Las Vegas Sun

April 19, 2024

Appeals delay further Nevada executions

CARSON CITY -- Richard Moran, put to death Saturday in the state prison, is likely to be the last inmate executed this year, although 77 killers are on Nevada's death row.

Moran was the first person to be executed since June 1990, and Chief Criminal Deputy Attorney General David Sarnowski says it doesn't appear there will be another one soon unless someone voluntarily gives up his appeal.

All the appeals by the inmates -- some of them who have been there since 1979 -- are weaving their way through the state or federal court system.

Glen Whorton, spokesman for the state prison, said, "Executions are a rare event here."

Sarnowski, who handles death penalty appeals for the state, singled out Gerald Gallego as possibly the closest to an execution date.

Gallego has been through the state system three times on appeals. His case is now in the 9th U.S. Circuit Court of Appeals. But any decision there will be appealed to the U.S. Supreme Court.

And defense lawyers are able to file several appeals in the federal courts.

Gallego was convicted of the 1980 killing of two teenage girls he kidnapped from a shopping center in Sacramento, Calif., to serve as his sex slaves. He was convicted in Pershing County and he is also awaiting the death penalty in California for murders there.

Sarnowski noted that there is legislation in Congress to speed up the processing of appeals. "It's close to reality," he said.

The bill would shorten the time for filing the appeals and require federal courts to make decisions within a specific time limit.

But Sarnowski noted, "These guys do not stop fighting to the very last hour and minute."

The Moran execution was the first time a 1995 state law came into play, allowing victims' relatives to view the process. Bill and Charles Vandervoort, brothers-in-law to Moran, were in the front row, watching him die.
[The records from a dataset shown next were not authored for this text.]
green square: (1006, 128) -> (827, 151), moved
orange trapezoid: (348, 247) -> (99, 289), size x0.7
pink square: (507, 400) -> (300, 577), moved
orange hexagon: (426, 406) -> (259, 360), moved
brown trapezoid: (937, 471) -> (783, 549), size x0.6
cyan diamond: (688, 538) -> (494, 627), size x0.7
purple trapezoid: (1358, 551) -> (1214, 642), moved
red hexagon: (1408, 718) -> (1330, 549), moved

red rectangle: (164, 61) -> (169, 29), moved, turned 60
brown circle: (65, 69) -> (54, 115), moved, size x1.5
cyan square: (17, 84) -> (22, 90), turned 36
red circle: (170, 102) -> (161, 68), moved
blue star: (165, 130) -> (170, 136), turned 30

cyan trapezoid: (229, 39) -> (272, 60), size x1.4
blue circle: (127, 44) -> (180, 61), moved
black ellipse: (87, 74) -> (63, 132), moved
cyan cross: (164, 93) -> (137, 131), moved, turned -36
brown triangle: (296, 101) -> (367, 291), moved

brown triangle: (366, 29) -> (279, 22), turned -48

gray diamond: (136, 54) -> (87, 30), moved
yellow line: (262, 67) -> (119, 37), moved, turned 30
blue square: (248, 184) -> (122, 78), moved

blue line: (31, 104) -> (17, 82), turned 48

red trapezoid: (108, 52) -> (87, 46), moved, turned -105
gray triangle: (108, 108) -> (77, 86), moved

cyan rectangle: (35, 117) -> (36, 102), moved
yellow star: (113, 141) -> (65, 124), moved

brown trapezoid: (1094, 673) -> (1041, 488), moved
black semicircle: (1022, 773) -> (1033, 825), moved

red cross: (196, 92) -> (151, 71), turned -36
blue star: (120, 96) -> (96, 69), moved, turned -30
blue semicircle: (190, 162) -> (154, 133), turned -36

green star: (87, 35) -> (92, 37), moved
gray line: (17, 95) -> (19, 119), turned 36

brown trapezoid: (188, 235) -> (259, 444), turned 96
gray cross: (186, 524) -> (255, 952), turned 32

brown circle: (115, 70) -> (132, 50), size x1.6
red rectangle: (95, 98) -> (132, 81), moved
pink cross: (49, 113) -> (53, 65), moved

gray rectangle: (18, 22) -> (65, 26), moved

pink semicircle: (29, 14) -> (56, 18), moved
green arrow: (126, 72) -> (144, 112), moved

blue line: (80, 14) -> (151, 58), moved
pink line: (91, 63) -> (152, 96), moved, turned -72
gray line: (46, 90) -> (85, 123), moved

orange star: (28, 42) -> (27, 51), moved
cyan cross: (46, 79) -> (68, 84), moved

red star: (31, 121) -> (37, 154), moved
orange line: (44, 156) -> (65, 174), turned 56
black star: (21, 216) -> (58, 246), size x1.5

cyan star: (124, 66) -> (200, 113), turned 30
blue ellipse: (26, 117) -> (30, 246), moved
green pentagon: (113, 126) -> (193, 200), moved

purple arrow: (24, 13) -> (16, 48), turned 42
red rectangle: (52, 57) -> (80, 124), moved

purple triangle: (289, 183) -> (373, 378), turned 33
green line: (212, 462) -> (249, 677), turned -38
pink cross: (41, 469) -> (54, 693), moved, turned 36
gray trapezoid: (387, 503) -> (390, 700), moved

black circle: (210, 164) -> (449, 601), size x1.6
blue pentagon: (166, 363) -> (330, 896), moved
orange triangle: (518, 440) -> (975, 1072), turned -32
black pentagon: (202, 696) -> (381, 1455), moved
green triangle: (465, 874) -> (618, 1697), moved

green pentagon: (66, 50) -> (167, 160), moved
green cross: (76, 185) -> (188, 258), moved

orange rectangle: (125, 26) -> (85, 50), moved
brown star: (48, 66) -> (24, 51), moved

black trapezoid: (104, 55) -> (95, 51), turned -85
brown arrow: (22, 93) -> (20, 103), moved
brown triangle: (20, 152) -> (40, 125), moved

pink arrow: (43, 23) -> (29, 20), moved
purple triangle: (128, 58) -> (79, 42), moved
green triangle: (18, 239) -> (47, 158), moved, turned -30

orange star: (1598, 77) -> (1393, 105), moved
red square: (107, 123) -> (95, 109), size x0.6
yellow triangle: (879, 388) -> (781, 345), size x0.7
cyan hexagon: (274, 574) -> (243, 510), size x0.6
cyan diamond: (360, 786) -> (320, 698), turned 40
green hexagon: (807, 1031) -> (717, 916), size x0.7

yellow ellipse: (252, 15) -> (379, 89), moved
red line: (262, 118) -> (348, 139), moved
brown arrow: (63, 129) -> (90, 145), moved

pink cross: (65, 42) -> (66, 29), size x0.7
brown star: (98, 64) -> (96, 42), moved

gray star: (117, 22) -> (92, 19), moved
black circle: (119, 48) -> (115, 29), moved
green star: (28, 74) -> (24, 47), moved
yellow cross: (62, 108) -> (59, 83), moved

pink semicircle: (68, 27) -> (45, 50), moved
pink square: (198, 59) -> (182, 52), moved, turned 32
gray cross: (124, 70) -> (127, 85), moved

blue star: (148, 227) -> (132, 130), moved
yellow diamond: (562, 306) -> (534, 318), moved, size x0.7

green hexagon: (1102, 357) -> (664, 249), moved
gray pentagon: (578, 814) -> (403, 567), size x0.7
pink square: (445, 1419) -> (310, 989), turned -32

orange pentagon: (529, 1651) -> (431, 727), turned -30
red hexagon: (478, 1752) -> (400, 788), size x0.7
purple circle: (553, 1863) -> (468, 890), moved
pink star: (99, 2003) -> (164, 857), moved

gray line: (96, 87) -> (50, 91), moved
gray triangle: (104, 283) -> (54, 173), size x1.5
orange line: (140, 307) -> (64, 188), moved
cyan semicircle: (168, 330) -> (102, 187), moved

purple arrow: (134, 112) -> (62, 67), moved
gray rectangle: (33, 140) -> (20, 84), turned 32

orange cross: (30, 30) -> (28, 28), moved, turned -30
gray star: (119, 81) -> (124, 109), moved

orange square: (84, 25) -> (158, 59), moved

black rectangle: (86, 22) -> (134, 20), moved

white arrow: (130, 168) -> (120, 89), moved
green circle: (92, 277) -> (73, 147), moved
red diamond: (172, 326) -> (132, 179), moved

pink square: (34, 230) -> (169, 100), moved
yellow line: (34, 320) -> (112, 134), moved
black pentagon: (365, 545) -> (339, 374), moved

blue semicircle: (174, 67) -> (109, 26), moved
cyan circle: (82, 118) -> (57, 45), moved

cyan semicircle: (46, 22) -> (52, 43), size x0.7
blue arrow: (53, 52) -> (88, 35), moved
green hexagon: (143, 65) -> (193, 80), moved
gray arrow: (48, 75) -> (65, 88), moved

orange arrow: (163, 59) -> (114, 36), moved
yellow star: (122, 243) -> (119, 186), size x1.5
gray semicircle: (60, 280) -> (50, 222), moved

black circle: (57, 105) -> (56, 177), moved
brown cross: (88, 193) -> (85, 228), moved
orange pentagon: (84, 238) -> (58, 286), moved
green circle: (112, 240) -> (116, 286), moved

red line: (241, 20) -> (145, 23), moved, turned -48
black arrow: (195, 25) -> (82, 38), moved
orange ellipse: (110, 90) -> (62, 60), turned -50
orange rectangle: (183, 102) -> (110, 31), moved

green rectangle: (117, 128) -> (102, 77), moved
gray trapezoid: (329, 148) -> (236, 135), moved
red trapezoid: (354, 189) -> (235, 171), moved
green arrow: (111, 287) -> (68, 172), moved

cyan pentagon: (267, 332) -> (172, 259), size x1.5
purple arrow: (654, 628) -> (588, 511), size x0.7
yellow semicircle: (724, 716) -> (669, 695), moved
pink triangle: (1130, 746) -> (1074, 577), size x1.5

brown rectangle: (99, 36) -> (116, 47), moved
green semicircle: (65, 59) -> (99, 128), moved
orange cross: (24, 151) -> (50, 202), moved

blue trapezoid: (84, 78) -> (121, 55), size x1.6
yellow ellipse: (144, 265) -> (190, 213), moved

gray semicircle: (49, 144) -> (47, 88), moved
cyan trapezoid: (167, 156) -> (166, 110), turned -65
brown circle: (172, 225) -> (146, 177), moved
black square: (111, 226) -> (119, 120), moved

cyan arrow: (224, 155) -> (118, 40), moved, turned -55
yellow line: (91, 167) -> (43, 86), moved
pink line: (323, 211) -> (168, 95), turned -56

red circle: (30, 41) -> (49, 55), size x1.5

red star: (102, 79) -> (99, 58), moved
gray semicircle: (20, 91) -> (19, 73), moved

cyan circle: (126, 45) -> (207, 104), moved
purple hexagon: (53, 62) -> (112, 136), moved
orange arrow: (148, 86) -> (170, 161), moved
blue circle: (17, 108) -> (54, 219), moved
Moran killed his wife, Linda Vandervoort, but received life in prison for that crime. He was sentenced to death for the murders of Sandra Devere and Russell Rhodes in a Las Vegas bar in an $800 robbery in 1984. Devere's sister also attended the execution but she was not identified.

Several times as he was strapped to the table, Moran mouthed the words "I'm sorry," to the sister and the two brothers.

Charles Vandervoort called Moran a "violent dude" and said the execution is "the best closure I will get. But I'm still missing a sister."

It took one minute from the time the lethal drugs were administered until Moran was pronounced dead at 12:10 a.m. Saturday.

His last words to the prison staff and Director Bob Bayer were, "See you guys on the other side."